OK, so I’ve been away for a while, which seems to be the typical way things work around here during the month or so after the Muriels. What can I say- I’ve been swamped lately, and I just haven’t had a lot of energy to keep updating the blog. Sorry about that, folks. And though I’d like to say that what got me to come back was the opportunity to write about a movie that was just too good not to share with the rest of you, the truth is that my motivation for this post is an inspiration as old as blogging itself- namely, the chance to write about something that pisses me off. If nothing else, I figure this might cleanse the palate in anticipation of more substantial writing that I hope will come in the near future.
So… what’s burning my brisket nowadays? In short, it’s those drivers on the highway who won’t scoot over so that others can enter the flow of traffic. Don’t you hate that? Think about it- you’ve just gotten on the on-ramp and are trying to accelerate to 65 mph. Sometimes, that’s a tricky proposition- there might be a steep incline, a sharp bend, multiple entrances to the ramp that need to merge into one before the cars hit the freeway. Heck, every once in a while it’ll be two or even three of these things. In short, you want to bring your car up to highway speed so that you won’t slow down everyone else.
Yet these idiots just mosey along in the far-right lane, not thinking about everyone who’s trying to enter. They cruise along at full speed like they’re the only ones on the road. And yes, I realize that technically, the drivers who are already on the highway have the right-of-way. But you know what? It’s called courtesy. It’s one thing when it’s rush hour and all lanes are filled with cars so that there really isn’t anywhere you can move to so that others can get in. I can understand that. It’s when no one else is around that this behavior annoys the hell out of me.
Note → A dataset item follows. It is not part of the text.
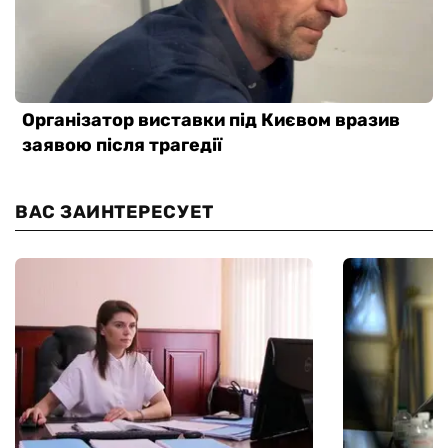
ВАС ЗАИНТЕРЕСУЕТ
Take, for example, the humanitarian I encountered last night whilst trying to hop on I-670. It was 9:30 PM, so the roads weren’t exactly jam-packed. So there I am, trying to speed up my not-exactly-new car to enter the highway. As I approach the straightaway portion of the ramp, I see this guy in my rear-view mirror, speeding forward like nothing’s the matter. As a way of letting him know that I plan on merging with his lane (which was my only choice in this situation), I hit my left-turn signal. But he doesn’t move. What ends up happening then is that I scoot over into the shoulder and lean on the horn to express my displeasure.
So what does God's gift to the gene pool do next? He flips me the bird.
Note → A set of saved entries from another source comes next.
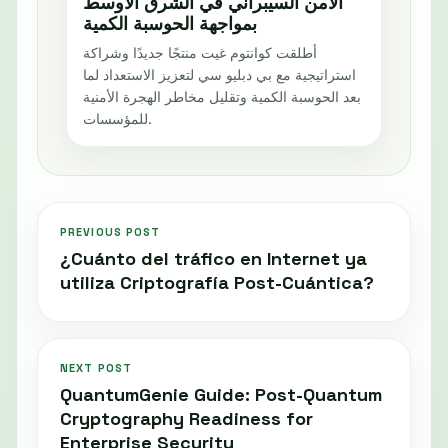
الأمن السيبراني في الشرق الأوسط
بمواجهة الحوسبة الكمية
أطلقت كوانتوم غيت منتجًا جديدًا وشراكة
استراتيجية مع بي دبليو سي لتعزيز الاستعداد لما
بعد الحوسبة الكمية وتقليل مخاطر الهجرة الأمنية
للمؤسسات.
PREVIOUS POST
¿Cuánto del tráfico en Internet ya
utiliza Criptografía Post-Cuántica?
NEXT POST
QuantumGenie Guide: Post-Quantum
Cryptography Readiness for
Enterprise Security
Really, fucko? REALLY? So it’s not enough that you nearly sent me careening into a concrete barrier (I’m not exaggerating) simply because you felt the need to stand your ground- how very Alpha Male of you!- but then you’ve got the nerve to fly the bird at me simply because I got in your way? That just won’t do, bud. It’s bad enough when you lack the courtesy to accommodate your fellow motorists, but when you more or less broadcast your pride in being discourteous- well, you just crossed the Curtis line, dickhead.
Coming soon on Things That Piss Paul Off: guys who can’t be bothered to lift the toilet seat in public restrooms. Seriously dudes, that’s just nasty.